Exercise instructions » Please copy the lines below, exactly as they are, from the one with "by Pakistan, Turkiye and Saudi Arabia could" through the one with "actual event. So", and leave out the pictures.

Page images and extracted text
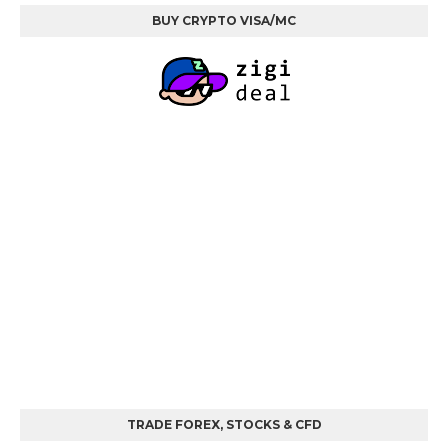
BUY CRYPTO VISA/MC
TRADE FOREX, STOCKS & CFD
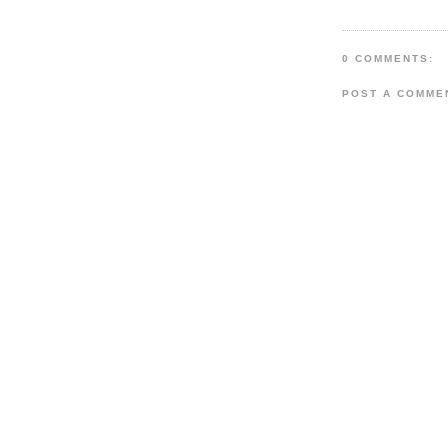
0 COMMENTS:
POST A COMME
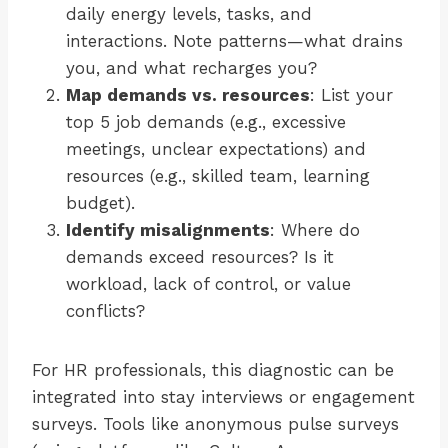
daily energy levels, tasks, and
interactions. Note patterns—what drains
you, and what recharges you?
Map demands vs. resources
: List your
top 5 job demands (e.g., excessive
meetings, unclear expectations) and
resources (e.g., skilled team, learning
budget).
Identify misalignments
: Where do
demands exceed resources? Is it
workload, lack of control, or value
conflicts?
For HR professionals, this diagnostic can be
integrated into stay interviews or engagement
surveys. Tools like anonymous pulse surveys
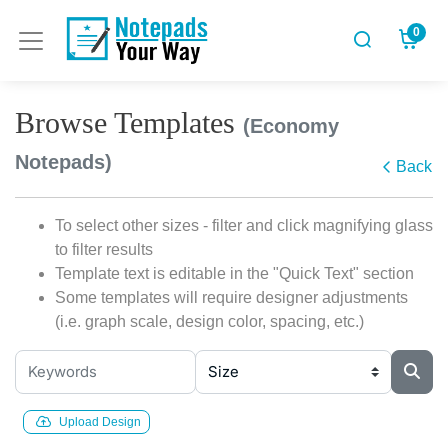
0
Browse Templates
(Economy
Notepads)
Back
To select other sizes - filter and click magnifying glass
to filter results
Template text is editable in the "Quick Text" section
Some templates will require designer adjustments
(i.e. graph scale, design color, spacing, etc.)
Upload Design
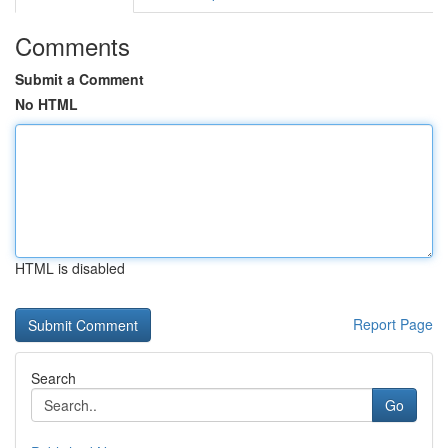
Comments
Submit a Comment
No HTML
HTML is disabled
Report Page
Search
Go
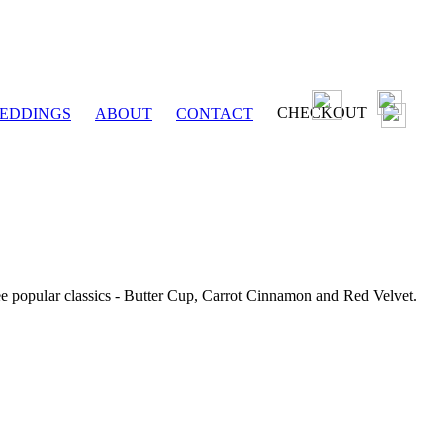
CHECKOUT
EDDINGS
ABOUT
CONTACT
ee popular classics - Butter Cup, Carrot Cinnamon and Red Velvet.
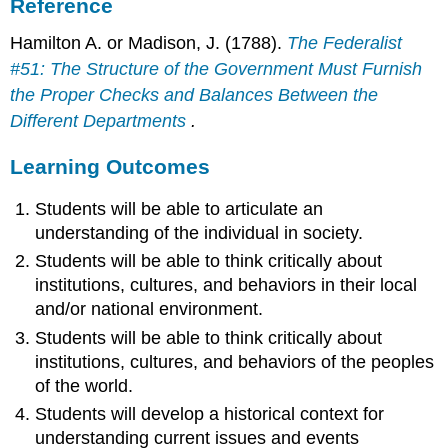
Reference
Hamilton A. or Madison, J. (1788).
The Federalist
#51: The Structure of the Government Must Furnish
the Proper Checks and Balances Between the
Different Departments
.
Learning Outcomes
Students will be able to articulate an
understanding of the individual in society.
Students will be able to think critically about
institutions, cultures, and behaviors in their local
and/or national environment.
Students will be able to think critically about
institutions, cultures, and behaviors of the peoples
of the world.
Students will develop a historical context for
understanding current issues and events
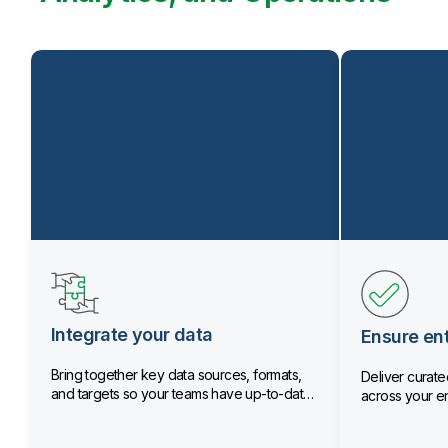
Integrate your data
Ensure ent
Bring together key data sources, formats,
Deliver curated
and targets so your teams have up-to-date
across your en
data.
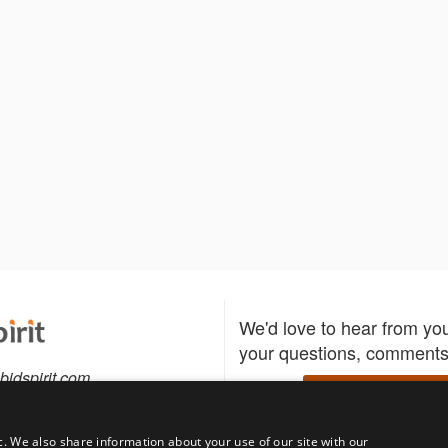
We'd love to hear from yo
your questions, comments,
bidspirit.com
Write to us
0-5505
c. We also share information about your use of our site with our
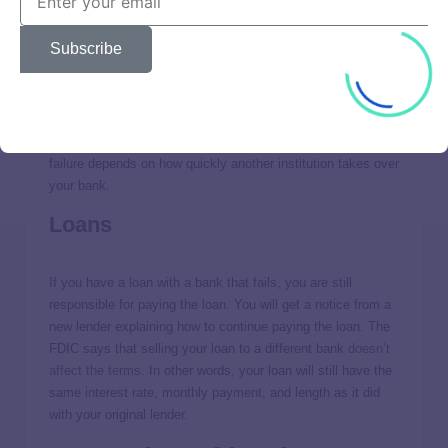
Safe deposit boxes
Subscribe
The FDIC does not insure items you keep in safe deposit
boxes at a bank. If you store valuables there, like jewelry,
consider getting a separate insurance policy. How quickly
you can access your safe deposit contents after a bank
failure depends on how quickly another institution takes over
your bank.
Loans
If you have a loan with a bank that fails, you are still
responsible for paying the loan. You will get a notice from a
new lender explaining how to continue paying the loan. The
FDIC says that selling your loan to a different bank
doesn’t
affect the terms
. In other words, your loan will still have the
same interest rate, monthly payment, and length as it did
with your original lender.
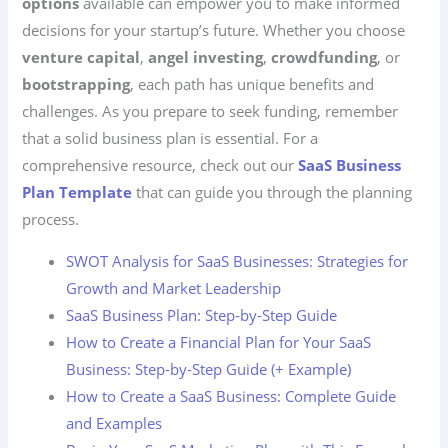
options
available can empower you to make informed
decisions for your startup’s future. Whether you choose
venture capital
,
angel investing
,
crowdfunding
, or
bootstrapping
, each path has unique benefits and
challenges. As you prepare to seek funding, remember
that a solid business plan is essential. For a
comprehensive resource, check out our
SaaS Business
Plan Template
that can guide you through the planning
process.
SWOT Analysis for SaaS Businesses: Strategies for
Growth and Market Leadership
SaaS Business Plan: Step-by-Step Guide
How to Create a Financial Plan for Your SaaS
Business: Step-by-Step Guide (+ Example)
How to Create a SaaS Business: Complete Guide
and Examples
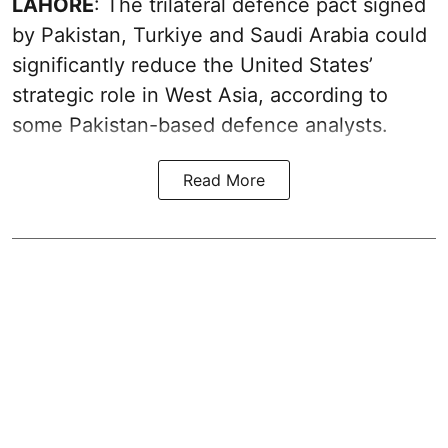
LAHORE
: The trilateral defence pact signed
by Pakistan, Turkiye and Saudi Arabia could
significantly reduce the United States’
strategic role in West Asia, according to
some Pakistan-based defence analysts.
Read More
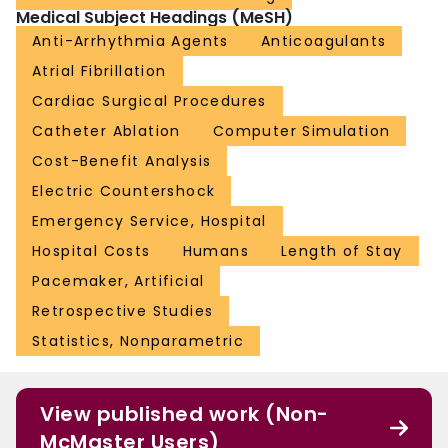
Medical Subject Headings (MeSH)
Anti-Arrhythmia Agents
Anticoagulants
Atrial Fibrillation
Cardiac Surgical Procedures
Catheter Ablation
Computer Simulation
Cost-Benefit Analysis
Electric Countershock
Emergency Service, Hospital
Hospital Costs
Humans
Length of Stay
Pacemaker, Artificial
Retrospective Studies
Statistics, Nonparametric
View published work (Non-
McMaster Users)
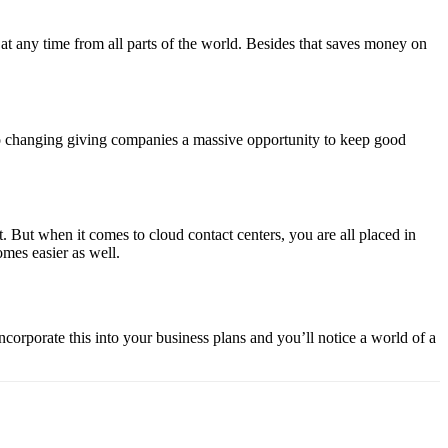
t any time from all parts of the world. Besides that saves money on
 to changing giving companies a massive opportunity to keep good
 But when it comes to cloud contact centers, you are all placed in
omes easier as well.
ncorporate this into your business plans and you’ll notice a world of a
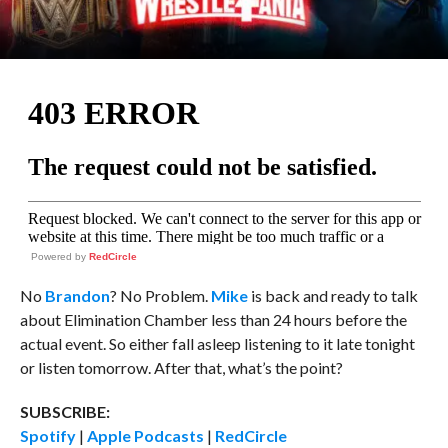
Powered by
RedCircle
No
Brandon
? No Problem.
Mike
is back and ready to talk
about Elimination Chamber less than 24 hours before the
actual event. So either fall asleep listening to it late tonight
or listen tomorrow. After that, what’s the point?
SUBSCRIBE:
Spotify
|
Apple Podcasts
|
RedCircle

Response to this task »
by Pakistan, Turkiye and Saudi Arabia could
significantly reduce the United States’
strategic role in West Asia, according to
some Pakistan-based defence analysts.
Read More
Medical Subject Headings (MeSH)
Anti-Arrhythmia Agents
Anticoagulants
Atrial Fibrillation
Cardiac Surgical Procedures
Catheter Ablation
Computer Simulation
Cost-Benefit Analysis
Electric Countershock
Emergency Service, Hospital
Hospital Costs
Humans
Length of Stay
Pacemaker, Artificial
Retrospective Studies
Statistics, Nonparametric
View published work (Non-
McMaster Users)
t any time from all parts of the world. Besides that saves money on
 to changing giving companies a massive opportunity to keep good
 But when it comes to cloud contact centers, you are all placed in
omes easier as well.
ncorporate this into your business plans and you’ll notice a world of a
Powered by
RedCircle
No
Brandon
? No Problem.
Mike
is back and ready to talk
about Elimination Chamber less than 24 hours before the
actual event. So either fall asleep listening to it late tonight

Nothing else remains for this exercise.